What Is a Whirlpool? How Does It Affect the Climate?
What Is a Whirlpool? How Does It Affect the Climate? A whirlpool is a body of swirling quickly rotating mass of water in a river or sea into which objects may be drawn, typically caused by the meeting of conflicting currents.
The vast majority of whirlpools are not very powerful. More powerful ones in seas or oceans may be termed maelstroms. Vortex is the proper term for any whirlpool that has a downdraft.
Very small whirlpools can easily be seen when a bath or a sink is draining. In oceans, whirlpools are normally caused by tides; there are few stories of large ships ever being sucked into such a maelstrom, although smaller craft are in danger. Smaller whirlpools also appear at the base of many waterfalls. In the case of powerful waterfalls, like Niagara Falls, these whirlpools can be quite strong. The most powerful whirlpools are created in narrow, shallow straits with fast flowing water.
Giant “whirlpools” in the ocean, up to 500 kilometers across, are driving the world’s climate on a scale previously unimagined. We just don’t know exactly how yet.
The bodies of swirling water, called mesoscale eddies, are 100 km to 500 km in diameter. They form when patches of water are destabilized by obstacles like islands. The eddies carry huge volumes of water and heat across the oceans, until they slowly stop spinning over days or months and reintegrate with the surrounding water.

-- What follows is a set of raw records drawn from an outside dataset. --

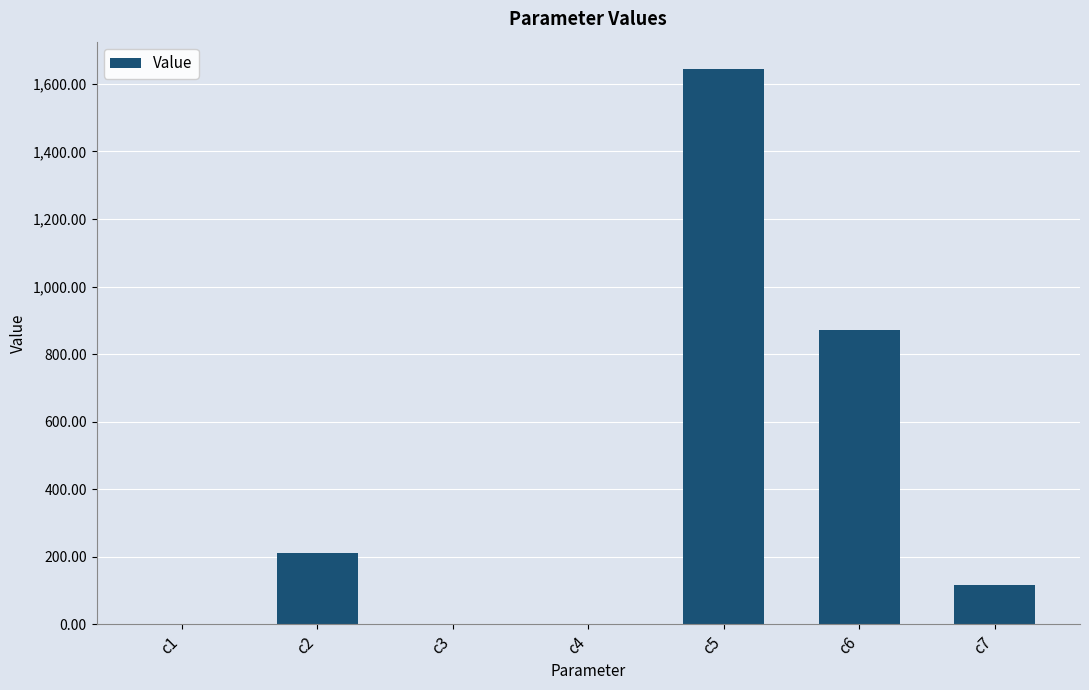

Where does the data first go above 115?

c2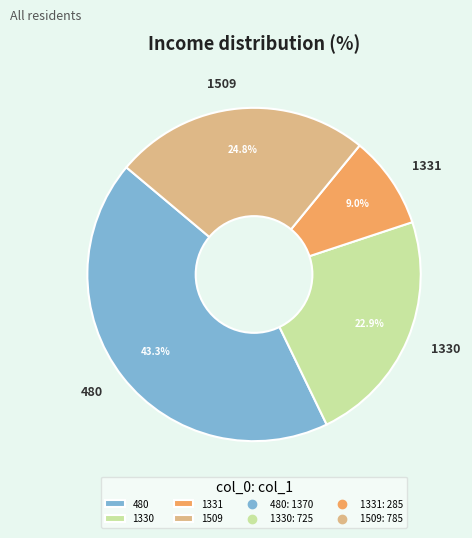

The 1509 slice represents 25% of the pie. True or false?

True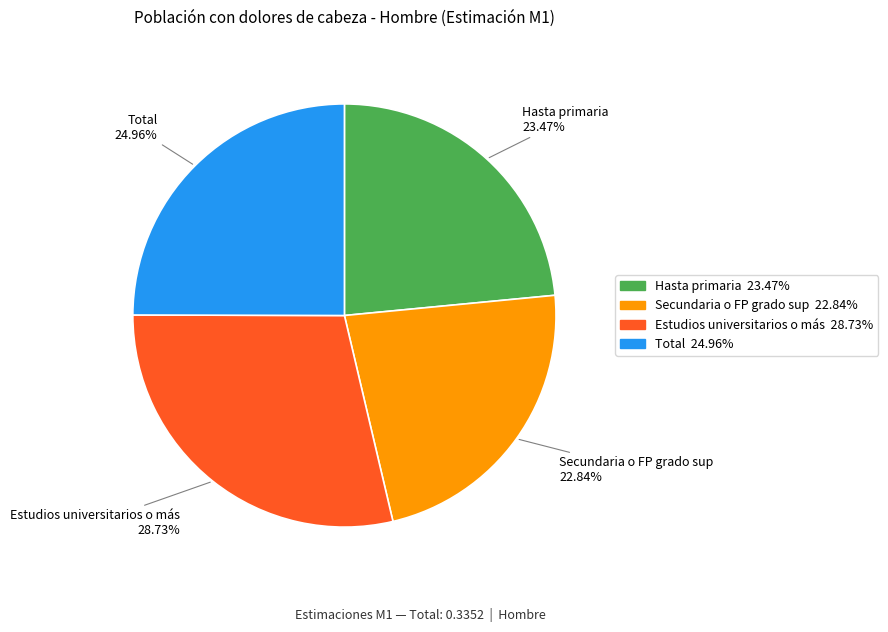

To the nearest percent, what percentage of the pie is Total?

25%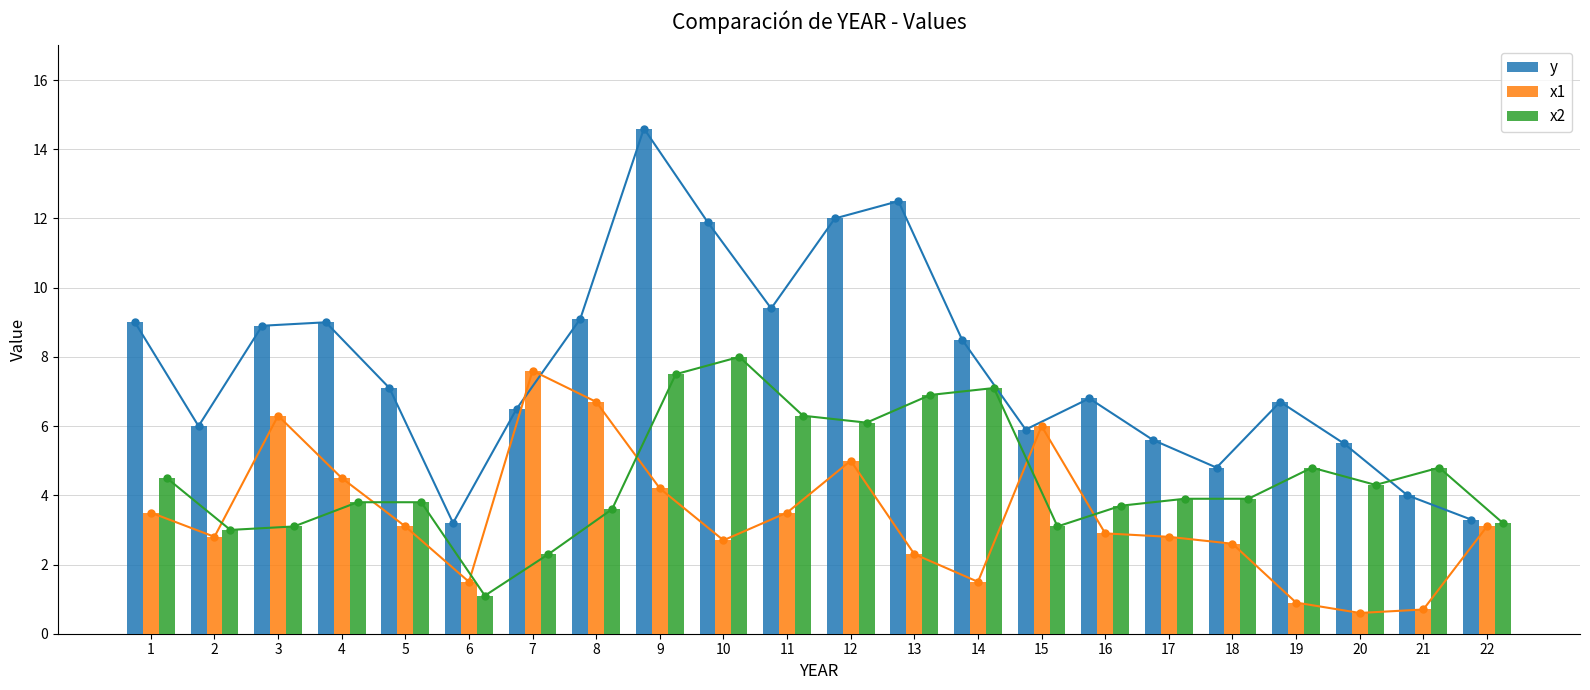

Are the bars horizontal?

No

The assumption was that they gradually diffused the heat they carried in all directions as they travelled, which would hardly do anything to the climate. Now, for the first time, the amount of water and heat they carry has been measured and it turns out the eddies have a big effect after all.
Bo Qiu at the University of Hawaii in Honolulu and colleagues used satellite data from 1992 to 2010 to spot eddies, and floating sensors to map their shapes, volumes and temperatures.
The team found the eddies move as much water as the biggest ocean currents. They mostly move west, driven by the spinning of the Earth. As a result, over 30 million tons of water arrives on the east coasts of continents every second.
“The amount of water they can carry westward was a huge surprise,” says Qiu. It’s not clear what this means for the weather, but it is likely to be significant. Some of the world’s biggest sources of climate variability, such as the El Niño Southern Oscillation, are powered by heat moving around the oceans, driven by wind and ocean currents.
The eddies could have similar effects, says Qiu, and once we understand them it should help us create more accurate predictions of the regional effects of climate change.
For instance, eddy-driven currents are probably exacerbating extreme weather around Japan, says Wenju Cai from CSIRO in Melbourne, Australia. Warm water carried by the giant Kuroshio current drives extreme weather, and the eddies carry even more warm water, making the weather worse.
It’s also unclear how the eddies will affect weather in the future. It will depend on how climate change affects them, which Qiu says they haven’t looked at yet.
It may be that the eddies get bigger and more common in a warmer world. They are the ocean equivalent of storms, and since storms and hurricanes are predicted to become more powerful due to the extra heat energy, the eddies might too.